[Photos with calibration data]
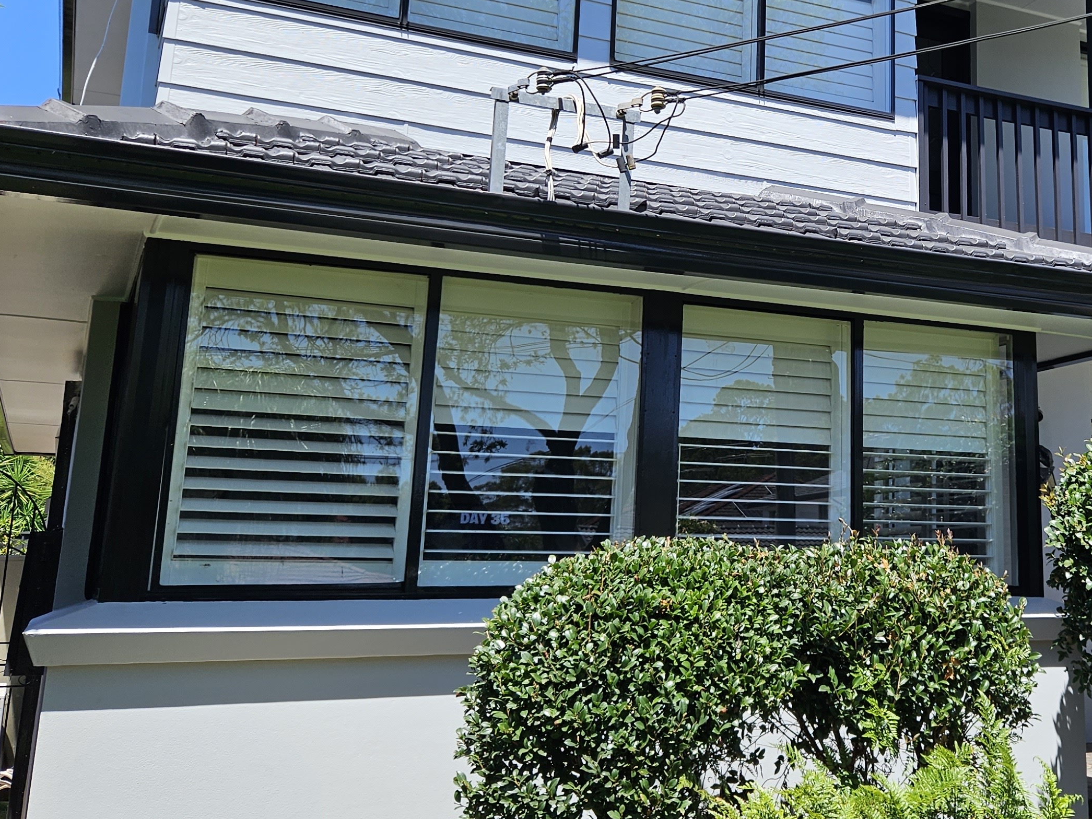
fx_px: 1388
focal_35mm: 44
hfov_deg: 41.5
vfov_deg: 32.7
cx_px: 839
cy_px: 292
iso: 25
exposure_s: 1/1053
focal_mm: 5.4
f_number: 1.8
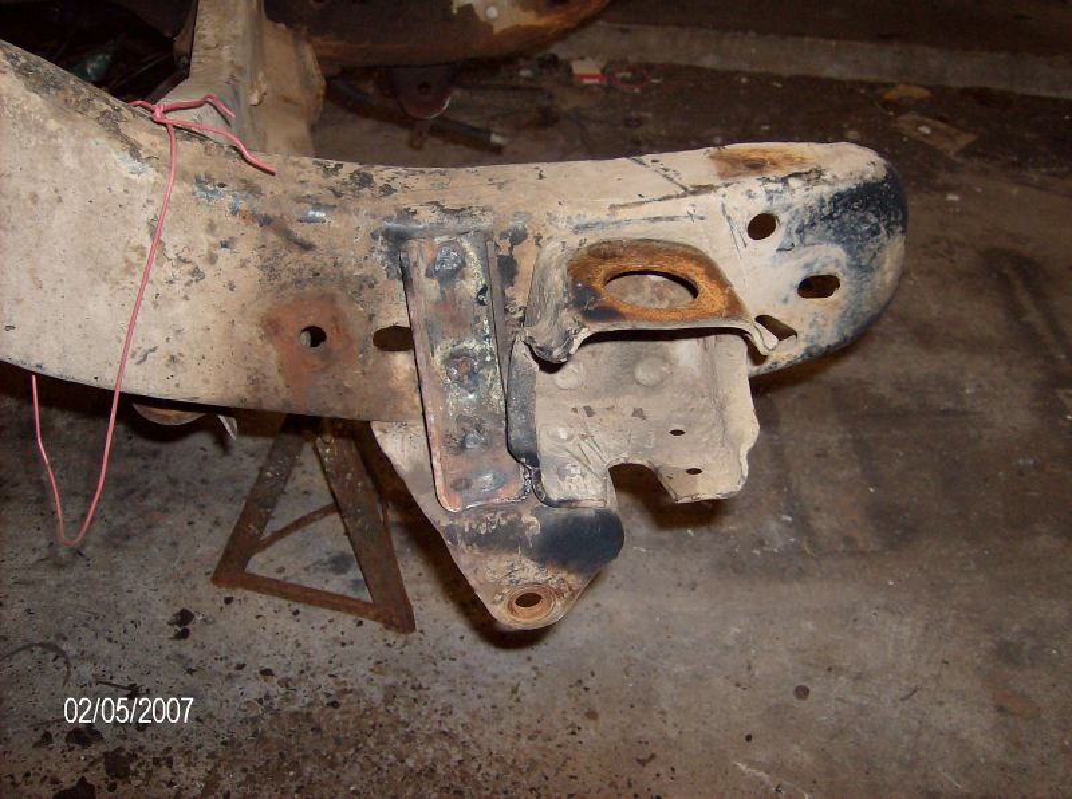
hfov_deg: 51.5
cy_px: 400
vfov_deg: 39.5
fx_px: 1112
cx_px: 536
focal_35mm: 36
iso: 200
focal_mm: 6
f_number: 2.8
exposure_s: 1/60
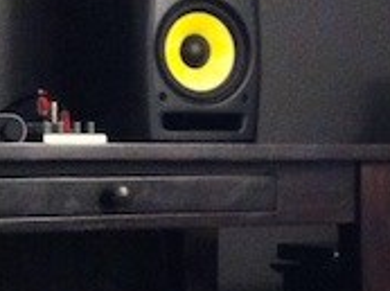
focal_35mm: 162
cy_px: 97
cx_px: 338
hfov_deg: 12.1
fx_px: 1821
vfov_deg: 9.1
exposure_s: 1/17
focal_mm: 3.85
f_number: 2.8
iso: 640
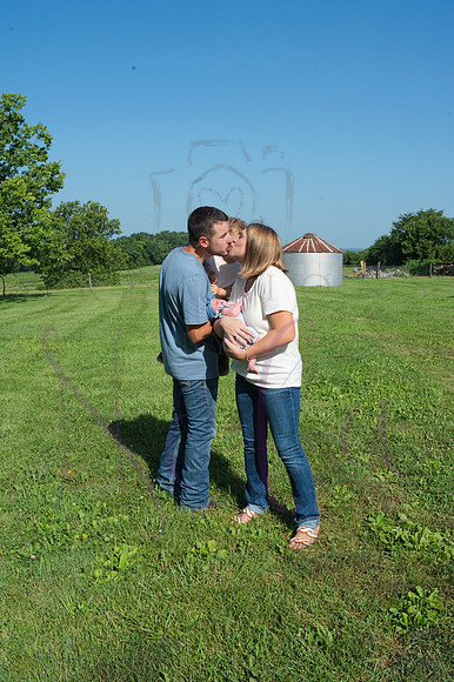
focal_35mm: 32
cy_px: 341
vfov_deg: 59.5
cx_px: 227
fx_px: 597
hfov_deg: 41.7
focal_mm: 31.5
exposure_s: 1/320
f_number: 14
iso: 400
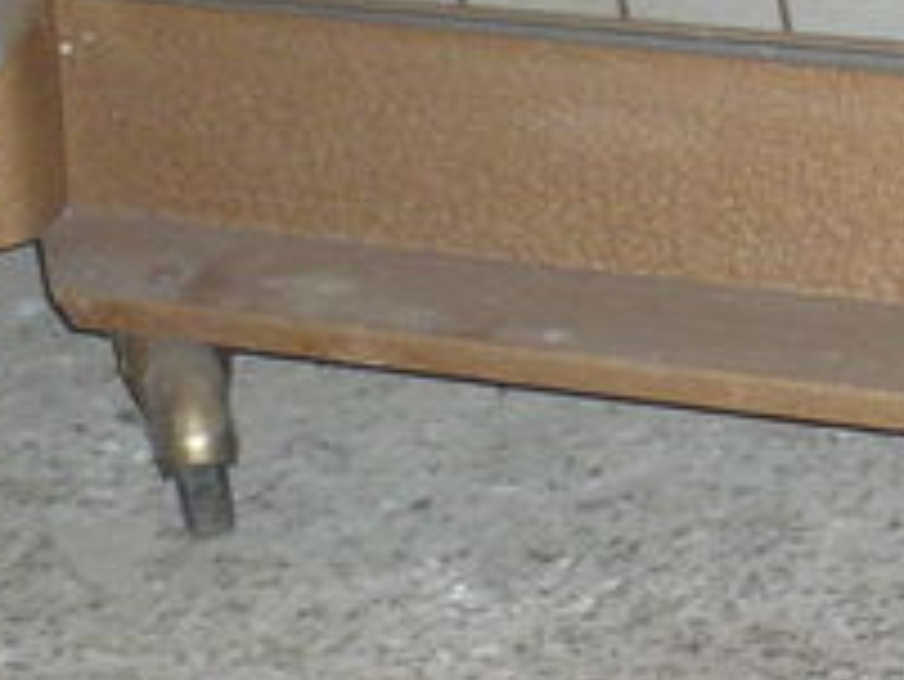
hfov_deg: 11.0
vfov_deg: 8.1
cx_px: 1318
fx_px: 4547
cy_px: -703
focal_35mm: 174
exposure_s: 1/30
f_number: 2.8
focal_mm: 5.8
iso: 160
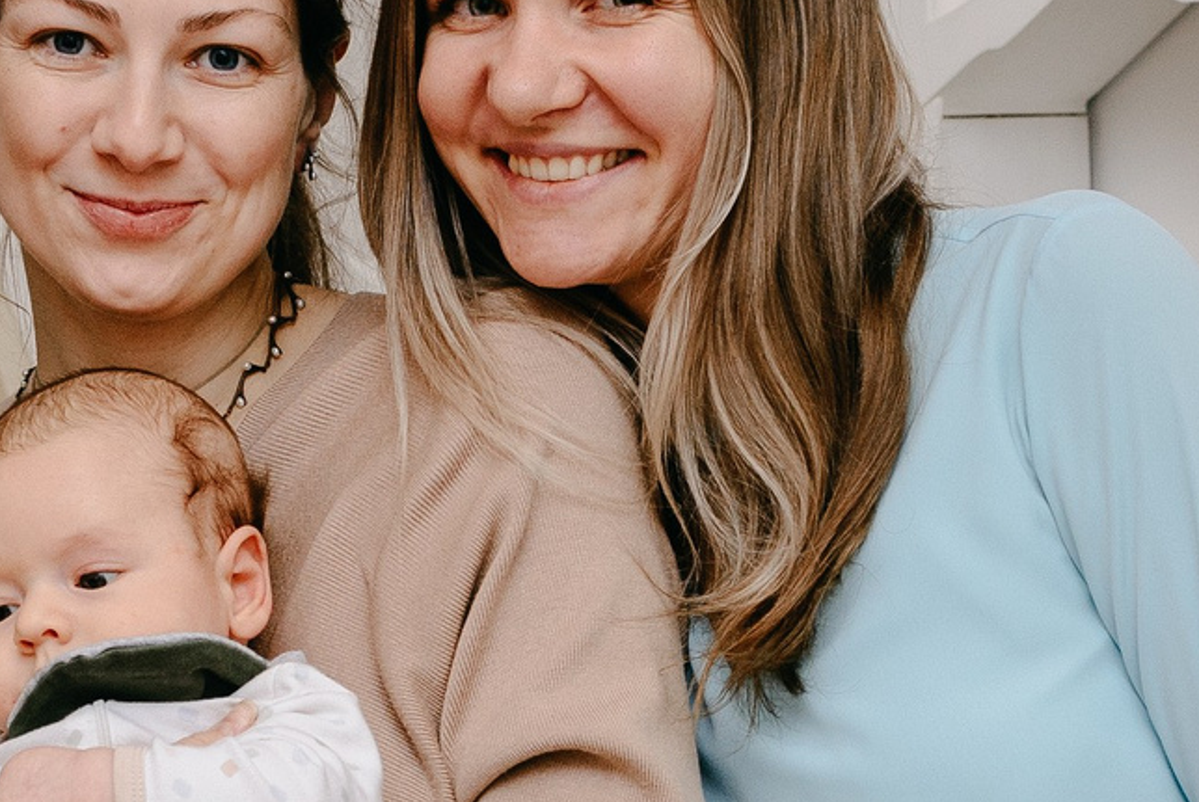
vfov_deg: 9.5
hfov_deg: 14.2
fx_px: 4801
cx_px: 716
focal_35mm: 144
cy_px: 832
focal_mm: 35
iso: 400
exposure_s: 1/160
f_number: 3.5
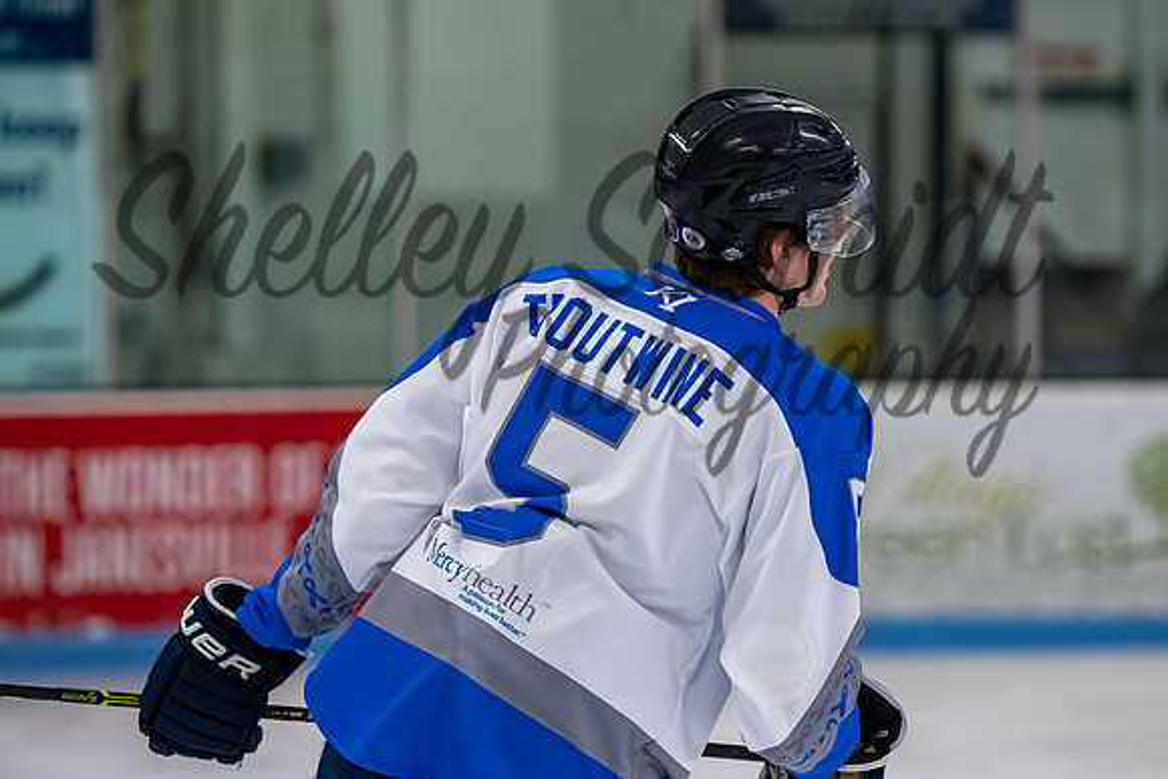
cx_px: 647
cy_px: 355
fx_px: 9255
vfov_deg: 4.8
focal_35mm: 285
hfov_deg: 7.2
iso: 2000
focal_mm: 170
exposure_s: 1/800
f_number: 3.2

• **TASK STATEMENT**
Set every record down exactly, omitting pictures.

• **WRITTEN ANSWER**
fx_px: 1388
focal_35mm: 44
hfov_deg: 41.5
vfov_deg: 32.7
cx_px: 839
cy_px: 292
iso: 25
exposure_s: 1/1053
focal_mm: 5.4
f_number: 1.8
hfov_deg: 51.5
cy_px: 400
vfov_deg: 39.5
fx_px: 1112
cx_px: 536
focal_35mm: 36
iso: 200
focal_mm: 6
f_number: 2.8
exposure_s: 1/60
focal_35mm: 162
cy_px: 97
cx_px: 338
hfov_deg: 12.1
fx_px: 1821
vfov_deg: 9.1
exposure_s: 1/17
focal_mm: 3.85
f_number: 2.8
iso: 640
focal_35mm: 32
cy_px: 341
vfov_deg: 59.5
cx_px: 227
fx_px: 597
hfov_deg: 41.7
focal_mm: 31.5
exposure_s: 1/320
f_number: 14
iso: 400
hfov_deg: 11.0
vfov_deg: 8.1
cx_px: 1318
fx_px: 4547
cy_px: -703
focal_35mm: 174
exposure_s: 1/30
f_number: 2.8
focal_mm: 5.8
iso: 160
vfov_deg: 9.5
hfov_deg: 14.2
fx_px: 4801
cx_px: 716
focal_35mm: 144
cy_px: 832
focal_mm: 35
iso: 400
exposure_s: 1/160
f_number: 3.5
cx_px: 647
cy_px: 355
fx_px: 9255
vfov_deg: 4.8
focal_35mm: 285
hfov_deg: 7.2
iso: 2000
focal_mm: 170
exposure_s: 1/800
f_number: 3.2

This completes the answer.